_What you need to do_
Only the text of the entries below should be returned, exactly as given, without pictures.

_Dataset records_
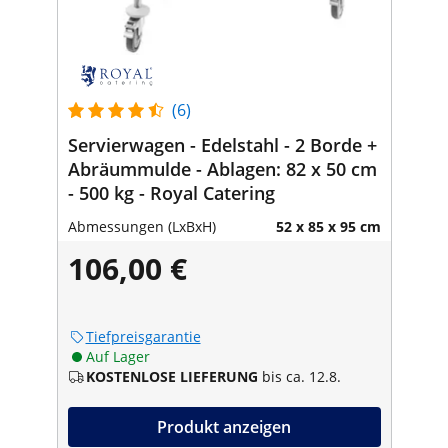
(6)
Servierwagen - Edelstahl - 2 Borde +
Abräummulde - Ablagen: 82 x 50 cm
- 500 kg - Royal Catering
Abmessungen (LxBxH)
52 x 85 x 95 cm
106,00 €
Tiefpreisgarantie
Auf Lager
KOSTENLOSE LIEFERUNG
bis ca. 12.8.
Produkt anzeigen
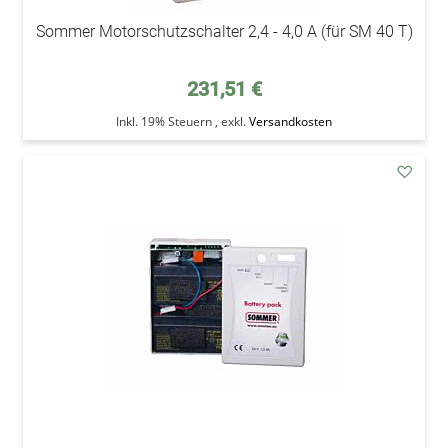
Sommer Motorschutzschalter 2,4 - 4,0 A (für SM 40 T)
231,51 €
Inkl. 19% Steuern
,
exkl.
Versandkosten
addAu
den
Wunsc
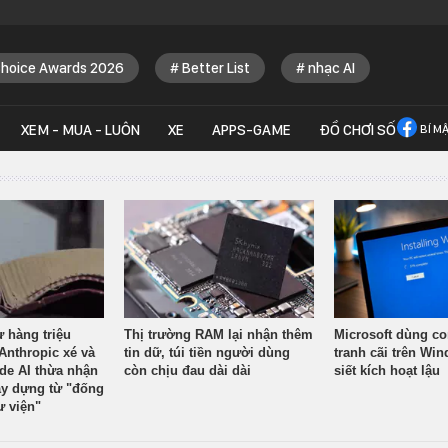
Choice Awards 2026
Better List
nhạc AI
XEM - MUA - LUÔN
XE
APPS-GAME
ĐỒ CHƠI SỐ
BÍ M
ừ hàng triệu
Thị trường RAM lại nhận thêm
Microsoft dùng co
Anthropic xé và
tin dữ, túi tiền người dùng
tranh cãi trên Wi
ude AI thừa nhận
còn chịu đau dài dài
siết kích hoạt lậu
y dựng từ "đống
ư viện"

_Written response_
(6)
Servierwagen - Edelstahl - 2 Borde +
Abräummulde - Ablagen: 82 x 50 cm
- 500 kg - Royal Catering
Abmessungen (LxBxH)
52 x 85 x 95 cm
106,00 €
Tiefpreisgarantie
Auf Lager
KOSTENLOSE LIEFERUNG
bis ca. 12.8.
Produkt anzeigen
Sommer Motorschutzschalter 2,4 - 4,0 A (für SM 40 T)
231,51 €
Inkl. 19% Steuern
,
exkl.
Versandkosten
addAu
den
Wunsc
Choice Awards 2026
Better List
nhạc AI
XEM - MUA - LUÔN
XE
APPS-GAME
ĐỒ CHƠI SỐ
BÍ M
ừ hàng triệu
Thị trường RAM lại nhận thêm
Microsoft dùng co
Anthropic xé và
tin dữ, túi tiền người dùng
tranh cãi trên Wi
ude AI thừa nhận
còn chịu đau dài dài
siết kích hoạt lậu
y dựng từ "đống
ư viện"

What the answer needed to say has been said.